## Objective:
Write out all of the material below line for line, without changing a single character.

::::::

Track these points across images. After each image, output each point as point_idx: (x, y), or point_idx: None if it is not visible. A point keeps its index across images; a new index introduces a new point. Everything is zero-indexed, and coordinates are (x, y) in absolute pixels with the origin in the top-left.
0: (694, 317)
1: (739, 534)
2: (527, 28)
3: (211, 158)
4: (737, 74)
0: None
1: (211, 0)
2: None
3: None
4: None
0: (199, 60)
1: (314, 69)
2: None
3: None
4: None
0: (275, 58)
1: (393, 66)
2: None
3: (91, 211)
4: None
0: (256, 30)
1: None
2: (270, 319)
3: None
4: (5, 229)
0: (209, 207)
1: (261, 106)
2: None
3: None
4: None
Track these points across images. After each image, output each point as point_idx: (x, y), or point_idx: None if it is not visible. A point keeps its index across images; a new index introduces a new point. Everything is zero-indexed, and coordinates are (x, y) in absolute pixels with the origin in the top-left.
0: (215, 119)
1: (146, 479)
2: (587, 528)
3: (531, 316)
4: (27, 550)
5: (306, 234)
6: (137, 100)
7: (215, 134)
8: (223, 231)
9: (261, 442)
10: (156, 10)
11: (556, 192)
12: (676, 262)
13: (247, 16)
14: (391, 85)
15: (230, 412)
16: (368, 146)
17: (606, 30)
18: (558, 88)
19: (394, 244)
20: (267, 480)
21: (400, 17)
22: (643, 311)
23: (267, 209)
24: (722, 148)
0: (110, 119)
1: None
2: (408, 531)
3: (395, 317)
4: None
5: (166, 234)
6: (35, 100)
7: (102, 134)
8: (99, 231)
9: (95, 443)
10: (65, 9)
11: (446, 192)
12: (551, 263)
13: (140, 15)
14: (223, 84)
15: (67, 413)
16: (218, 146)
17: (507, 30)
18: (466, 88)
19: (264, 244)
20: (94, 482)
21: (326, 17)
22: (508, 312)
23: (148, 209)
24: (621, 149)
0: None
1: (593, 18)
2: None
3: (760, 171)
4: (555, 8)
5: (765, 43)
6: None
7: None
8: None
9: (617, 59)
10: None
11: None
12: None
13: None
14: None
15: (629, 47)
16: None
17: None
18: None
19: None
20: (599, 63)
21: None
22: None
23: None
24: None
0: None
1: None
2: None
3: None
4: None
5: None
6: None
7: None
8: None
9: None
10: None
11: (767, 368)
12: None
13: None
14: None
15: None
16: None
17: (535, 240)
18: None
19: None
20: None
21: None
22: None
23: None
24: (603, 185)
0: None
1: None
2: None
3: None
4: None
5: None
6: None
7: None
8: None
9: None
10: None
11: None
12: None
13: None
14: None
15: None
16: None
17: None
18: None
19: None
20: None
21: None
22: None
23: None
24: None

::::::

## Right answer:
Track these points across images. After each image, output each point as point_idx: (x, y), or point_idx: None if it is not visible. A point keeps its index across images; a new index introduces a new point. Everything is zero-indexed, and coordinates are (x, y) in absolute pixels with the origin in the top-left.
0: (694, 317)
1: (739, 534)
2: (527, 28)
3: (211, 158)
4: (737, 74)
0: None
1: (211, 0)
2: None
3: None
4: None
0: (199, 60)
1: (314, 69)
2: None
3: None
4: None
0: (275, 58)
1: (393, 66)
2: None
3: (91, 211)
4: None
0: (256, 30)
1: None
2: (270, 319)
3: None
4: (5, 229)
0: (209, 207)
1: (261, 106)
2: None
3: None
4: None
Track these points across images. After each image, output each point as point_idx: (x, y), or point_idx: None if it is not visible. A point keeps its index across images; a new index introduces a new point. Everything is zero-indexed, and coordinates are (x, y) in absolute pixels with the origin in the top-left.
0: (215, 119)
1: (146, 479)
2: (587, 528)
3: (531, 316)
4: (27, 550)
5: (306, 234)
6: (137, 100)
7: (215, 134)
8: (223, 231)
9: (261, 442)
10: (156, 10)
11: (556, 192)
12: (676, 262)
13: (247, 16)
14: (391, 85)
15: (230, 412)
16: (368, 146)
17: (606, 30)
18: (558, 88)
19: (394, 244)
20: (267, 480)
21: (400, 17)
22: (643, 311)
23: (267, 209)
24: (722, 148)
0: (110, 119)
1: None
2: (408, 531)
3: (395, 317)
4: None
5: (166, 234)
6: (35, 100)
7: (102, 134)
8: (99, 231)
9: (95, 443)
10: (65, 9)
11: (446, 192)
12: (551, 263)
13: (140, 15)
14: (223, 84)
15: (67, 413)
16: (218, 146)
17: (507, 30)
18: (466, 88)
19: (264, 244)
20: (94, 482)
21: (326, 17)
22: (508, 312)
23: (148, 209)
24: (621, 149)
0: None
1: (593, 18)
2: None
3: (760, 171)
4: (555, 8)
5: (765, 43)
6: None
7: None
8: None
9: (617, 59)
10: None
11: None
12: None
13: None
14: None
15: (629, 47)
16: None
17: None
18: None
19: None
20: (599, 63)
21: None
22: None
23: None
24: None
0: None
1: None
2: None
3: None
4: None
5: None
6: None
7: None
8: None
9: None
10: None
11: (767, 368)
12: None
13: None
14: None
15: None
16: None
17: (535, 240)
18: None
19: None
20: None
21: None
22: None
23: None
24: (603, 185)
0: None
1: None
2: None
3: None
4: None
5: None
6: None
7: None
8: None
9: None
10: None
11: None
12: None
13: None
14: None
15: None
16: None
17: None
18: None
19: None
20: None
21: None
22: None
23: None
24: None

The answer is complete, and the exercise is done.